If you want to stay tuned after that, it goes into the endgame, and only here will you have problems if you don’t want to spend a cent. After all, what motivation is there if not to compete with other players? But there are also Diablo fans who have no interest in PVP. They may even want to play through the campaign once in around 20 hours and then put Diablo aside again. And for these people, Diablo Immortal remains an entirely free experience.
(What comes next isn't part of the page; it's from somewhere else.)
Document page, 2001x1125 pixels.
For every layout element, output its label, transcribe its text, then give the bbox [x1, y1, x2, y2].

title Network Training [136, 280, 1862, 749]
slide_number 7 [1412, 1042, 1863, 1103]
The campaign doesn’t even try to push me to spend money repeatedly. While it introduces me to the various mechanics, I don’t need legendary gems to see the end of the story. Sure, the grind and the associated completion of Battle Pass challenges are intended to lower the inhibition threshold to spend a little money on the pass. But the token is not the paid content, which is problematic from my point of view – the relationship between offer and value is right here when you compare it with other Free2Play titles.

The problem is the emblems and the associated Pay2Win factor. There is no playful advantage for the campaign with real money, and therefore the balance is not affected in this area of ​​the game.

With its payment model, Immortal is aimed at everyone who continues to play long after the campaign has ended. And they are then encouraged to spend money in the wrong way. But before that, you get a free action role-playing campaign that is dumbed down and boringly told compared to Diablo 3 but is reasonably extensive and entertaining even without spending any money.

A few words about the basic rating
Attentive readers will have noticed that I went a few points lower for my final rating than I stated in the forecast. This has to do in large part with how awkward the PC version plays. Since my initial impression was entirely on the mobile device, I was more entertained.

However, we want to reflect the PC version with our rating, and it plays incredibly choppy, as described by Natalie. Both with the controller and with the mouse and keyboard. There are reasons for this, but we cannot consider them when evaluating the PC version because Blizzard would like us to spend money on the beta version. And with that, it has to hold itself to the same standards that we hold of every PC game.

Another reason for the somewhat lower rating is insights that only emerged when playing live. This includes the annoying paragon levels of the servers, which unnaturally throttle all players with a higher level and thus make it almost pointless to continue playing. But also in terms of atmosphere, Immortal is currently a little less than I initially anticipated based on the test operation with relatively few users on the servers.

It looks pretty immersion-breaking when other characters are constantly dancing around my character, lasering enemies in front of me, or competing against invisible enemies in boss fights in the hub worlds. This puts a significant strain on the mood and is an annoying symptom of the MMO approach, which of course, now weighs more heavily with thousands of active characters than with the limited early access.

The bottom line is that Blizzard may celebrate immense economic success with Diablo Immortal. Still, from a series fan who grew up with Diablo 1-3, they couldn’t have done any less wrong. Not a disastrously bad action RPG, Diablo Immortal is a disastrous disappointment.